INSTRUÇÃO DE TRABALHO A:
Responda às perguntas abaixo com base no texto de estudo.
(i) Qual prêmio o autor da ação receberá caso a controladora seja condenada?
(ii) Qual dispositivo da Lei das S.A. seria violado pela extinção da ação do minoritário, segundo o diretor relator João Accioly?
(iii) Que medida futura os advogados do Vieira Rezende consideram possível?
★ ★ ★
Trata-se de um incentivo para que os minoritários exerçam seus direitos. Isso porque o mesmo artigo prevê que o autor da ação receberá um prêmio de 5% sobre o valor da indenização, caso a controladora for condenada. Além disso, ela tem que reparar os danos e pagar os honorários dos advogados.

O diretor relator João Accioly, da CVM, se manifestou pela impossibilidade de extinção da ação do minoritário pelo ajuizamento da demanda pela companhia. Ele considerou que a extinção violaria o artigo 109, §2º da Lei das S.A., que prevê a impossibilidade de o estatuto ou a assembleia geral privar o acionista minoritário do exercício dos direitos conferidos por lei ou pelo estatuto.

“A extinção da ação do minoritário em caso de ação posterior da companhia poderia causar o esvaziamento da possibilidade de ação de responsabilidade do controlador, além de potencialmente suprimir direitos dos acionistas minoritários”, avaliam os advogados do Vieira Rezende. Para eles, a teoria defendida pelo STJ desincentivaria os minoritários a defender os direitos da companhia. Eles consideram que uma possível medida no futuro poderia ser a criação de uma regra legal para permitir a consolidação dos procedimentos.

Na entrevista abaixo, os advogados do Vieira Rezende explicam as visões da CVM e do STJ sobre o assunto.


– Recentemente, a CVM entendeu que, quando uma empresa abre uma arbitragem envolvendo ações de responsabilidade civil contra seus acionistas, isso não anula automaticamente a existência e de outras ações movidas por minoritários. O que baseou esse entendimento?

Felipe Hanszmann, Ricardo Mafra, Caio Brandão e Thomaz Veiga: O diretor relator João Accioly analisou dois aspectos principais no seu voto condutor, quais sejam: se o artigo 246 da Lei das S.A. exige assembleia geral prévia para propositura, pelo acionista minoritário, de ação de responsabilidade civil contra o controlador por danos causados à companhia controlada; e se a propositura, pela companhia, de ação de responsabilidade contra o seu acionista controlador após a propositura de ação de responsabilidade promovida pelos acionistas minoritários acarreta a automática extinção da ação de responsabilidade movida e conduzida pelos minoritários.
★ ★ ★
INSTRUÇÃO DE TRABALHO B: Coloque em uma lista numerada as linhas de dados abaixo, da primeira delas até a linha com "The answer is 350 °", incluindo as duas. Omita as linhas em branco e não inclua as imagens.

DADOS DO EXERCÍCIO:
★ ★ ★
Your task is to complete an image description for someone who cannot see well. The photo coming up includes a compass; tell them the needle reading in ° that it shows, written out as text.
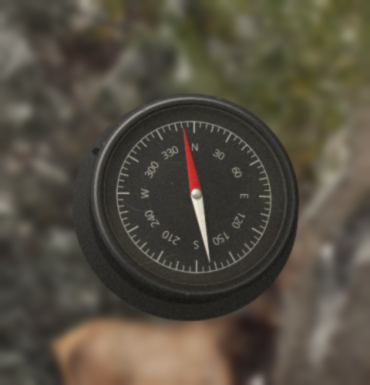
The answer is 350 °
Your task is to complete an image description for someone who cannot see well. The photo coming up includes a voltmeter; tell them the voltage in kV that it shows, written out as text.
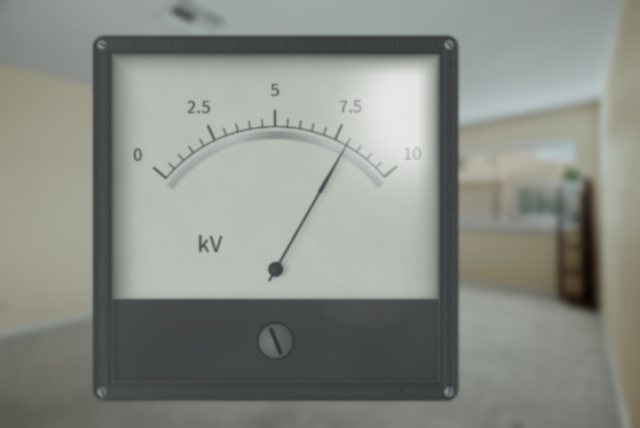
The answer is 8 kV
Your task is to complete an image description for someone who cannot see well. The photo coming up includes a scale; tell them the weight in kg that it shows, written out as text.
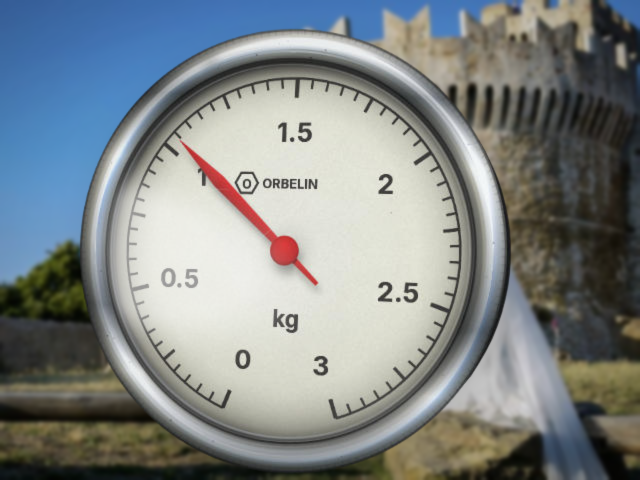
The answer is 1.05 kg
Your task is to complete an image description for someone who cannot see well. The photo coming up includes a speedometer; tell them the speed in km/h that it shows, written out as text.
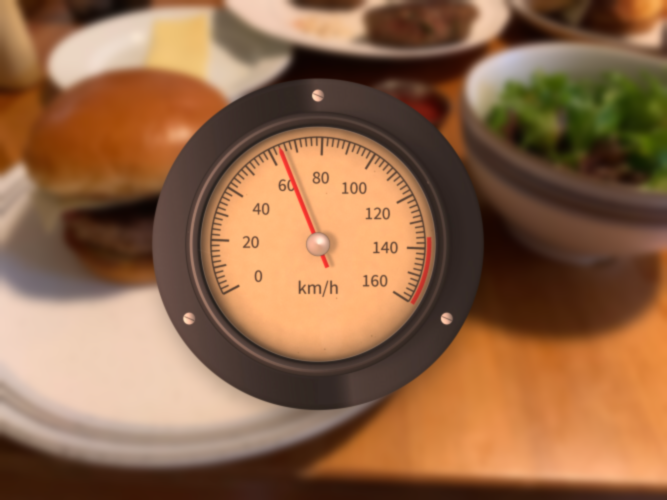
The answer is 64 km/h
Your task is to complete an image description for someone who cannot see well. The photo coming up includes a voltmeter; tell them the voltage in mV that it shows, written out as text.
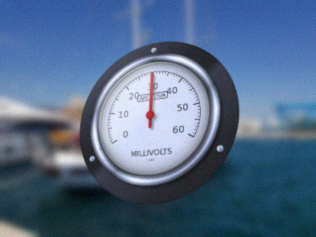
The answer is 30 mV
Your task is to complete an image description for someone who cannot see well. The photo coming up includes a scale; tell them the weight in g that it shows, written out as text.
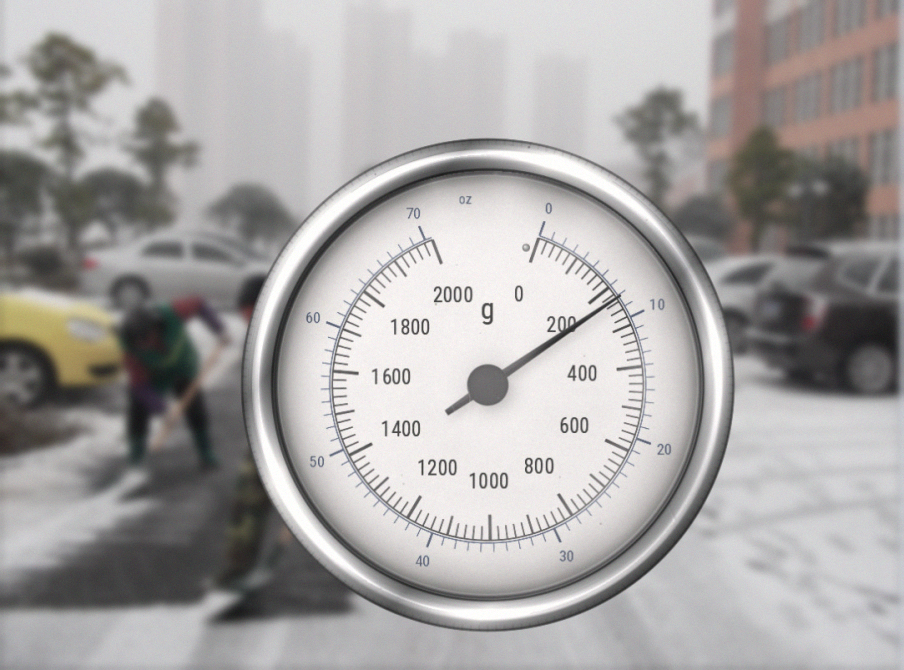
★ ★ ★
CAIXA DE RESPOSTA A:
(i) Um prêmio de 5% sobre o valor da indenização.
(ii) O artigo 109, §2º.
(iii) A criação de uma regra legal para permitir a consolidação dos procedimentos.

CAIXA DE RESPOSTA B:
1. Your task is to complete an image description for someone who cannot see well. The photo coming up includes a compass; tell them the needle reading in ° that it shows, written out as text.
2. The answer is 350 °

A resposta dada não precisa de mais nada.